Лучше быть наказанным, чем обесчещенным.
Сам Ламберт явно думал так же, но положение обязывает. Да и жаль ему было этих молодых офицеров, обреченных на кары за свой проступок.
– Я понимаю, гусарская лихость, молодая кровь, но все эти молодые дамы и барышни не доведут вас до добра. Делу дан законный ход, и понятия не имею, чем все закончится.
– Прошу прощения, ваше превосходительство, однако дамы здесь ни при чем, – влез Орлов в возникшую в разносе паузу.
– Как – ни при чем? – Шеф несколько удивился.
– Вызванный весьма нелестно отозвался о России и ее армии, – пояснил Александр.
– Что? – Несмотря на происхождение, Ламберт давно ощущал себя русским человеком. Пусть даже отчитывал сейчас офицеров на французском языке. – Убить было надо наглеца!
– Я и убил, – сумрачно ответил Александр.
Шеф прошелся по кабинету и вновь повернулся к провинившимся. Продолжать разнос после невольно вырвавшейся фразы было нелепо. Отпустить их – невозможно.
– Господин полковник, – официально обратился генерал к находившемуся тут же Ефимовичу. – Обоих молодцев – под домашний арест.
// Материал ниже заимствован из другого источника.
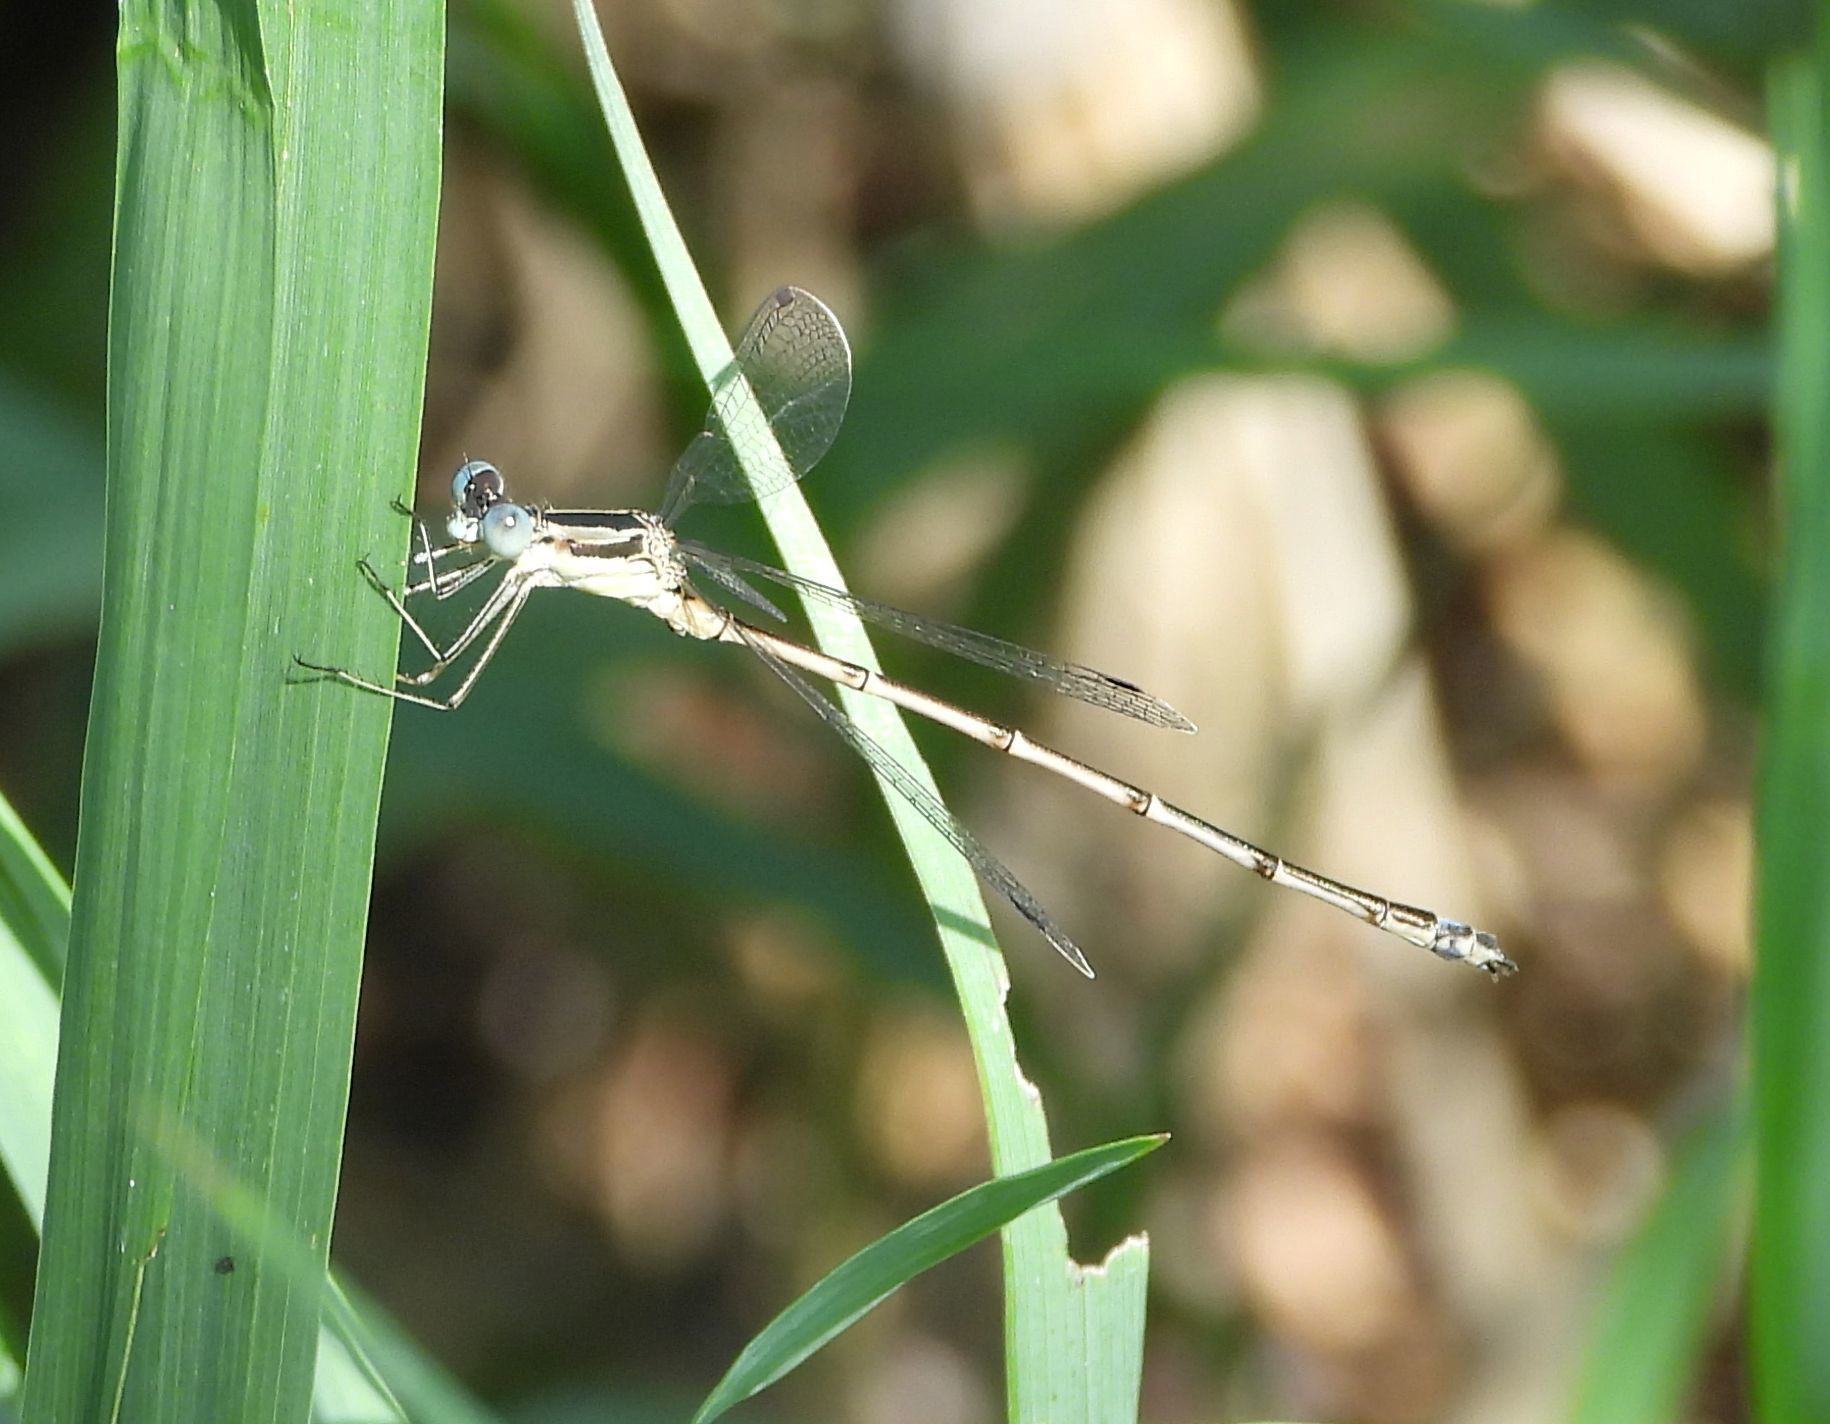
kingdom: Animalia
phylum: Arthropoda
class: Insecta
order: Odonata
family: Lestidae
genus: Lestes
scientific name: Lestes rectangularis
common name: Slender spreadwing
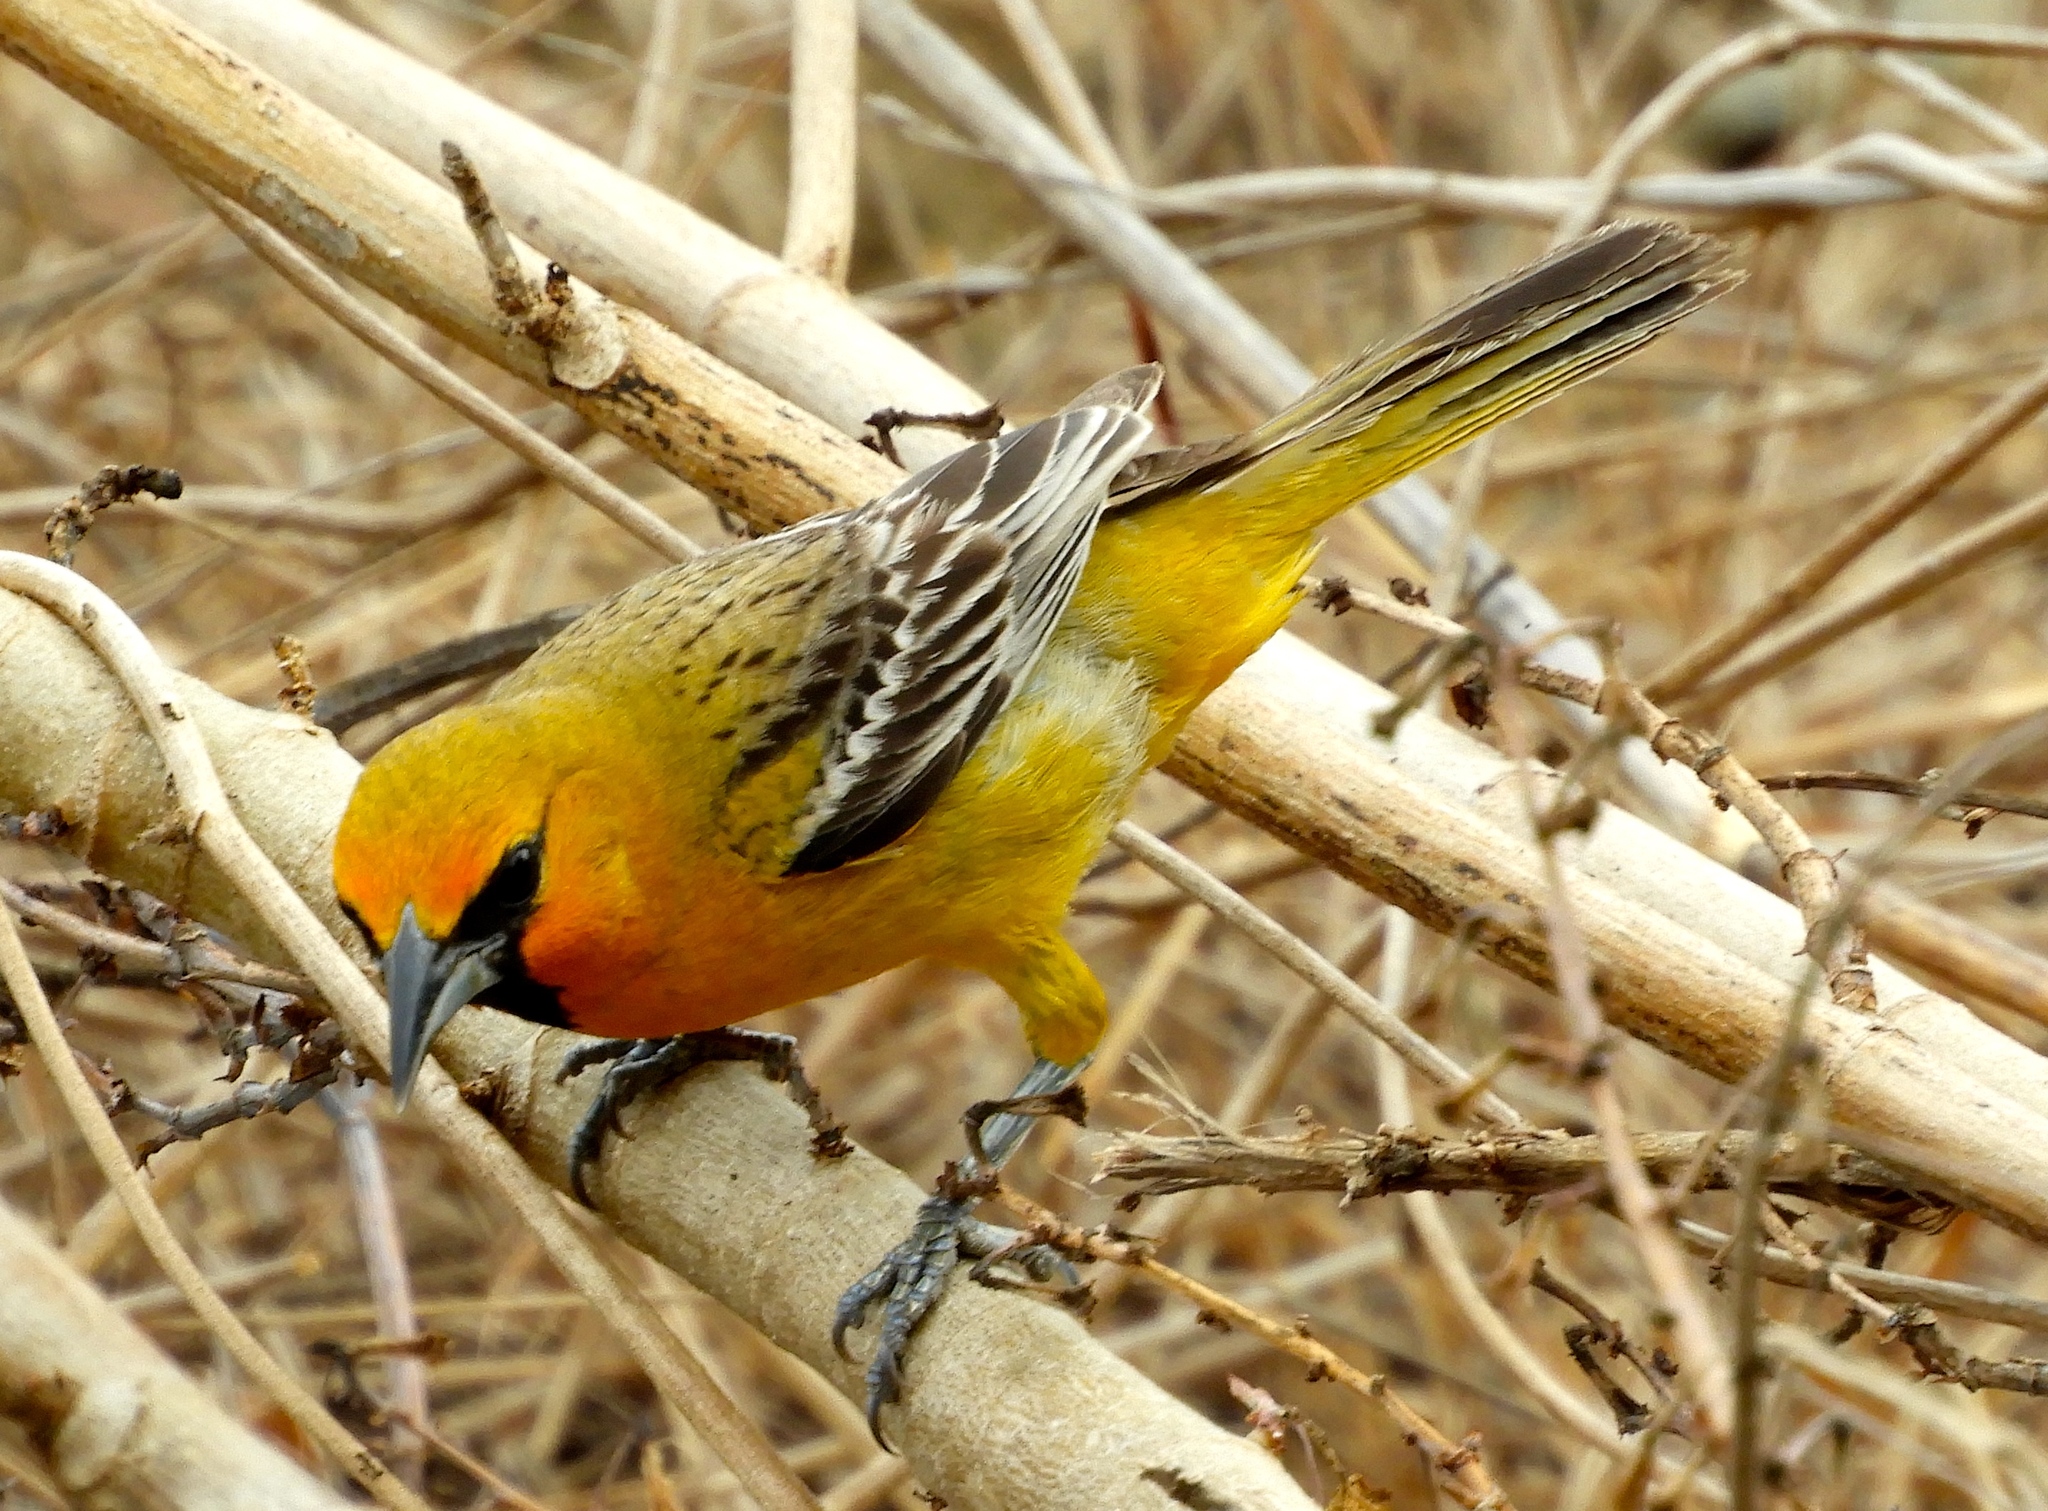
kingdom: Animalia
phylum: Chordata
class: Aves
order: Passeriformes
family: Icteridae
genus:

Приказ я подпишу сегодня же.
– Слушаюсь! – привычно вскинулся Ефимович и лишь уточнил: – Надолго?
– Месяца на два. На три. Пока не решат там, – Ламберт приподнял руку кверху, словно над домом как раз сейчас проплывал город, построенный первым русским императором.
Это было самое большее из того, что можно сделать для Орлова и Лопухина. В противном случае их требовалось отправить в крепость вплоть до решения суда. Сейчас же оставалась надежда, что арест посчитают за наказание и на этом закроют дело.
Другого способа спасти своих офицеров граф не видел.
– Стой! Кто идет?
Вольготно стоявший перед тем часовой услышал скрип открываемой двери, принял уставную стойку и изобразил готовность изо всех сил защищать вверенный ему пост.
Вошедший с клубами морозного воздуха человек застыл, пытаясь что-либо разобрать в тусклом освещении.
– Здесь находятся арестанты?
Часовой успел разобрать, что вошедший незнакомец – явный штатский, о чем красноречиво говорили его шуба и меховая шапка, и потому отвечал односложно:
– Не велено!
И в подтверждение вытянул из ножен саблю.
– Да пойми ты, братец, я – камергер Лопухин, родной дядя корнета князя Лопухина. Проделал большой путь, чтобы повидаться с племянником, а ты мне – «не велено».
– Токмо с разрешения командира полка его высокоблагородия полковника Ефимовича, – снизошел до более развернутого ответа часовой.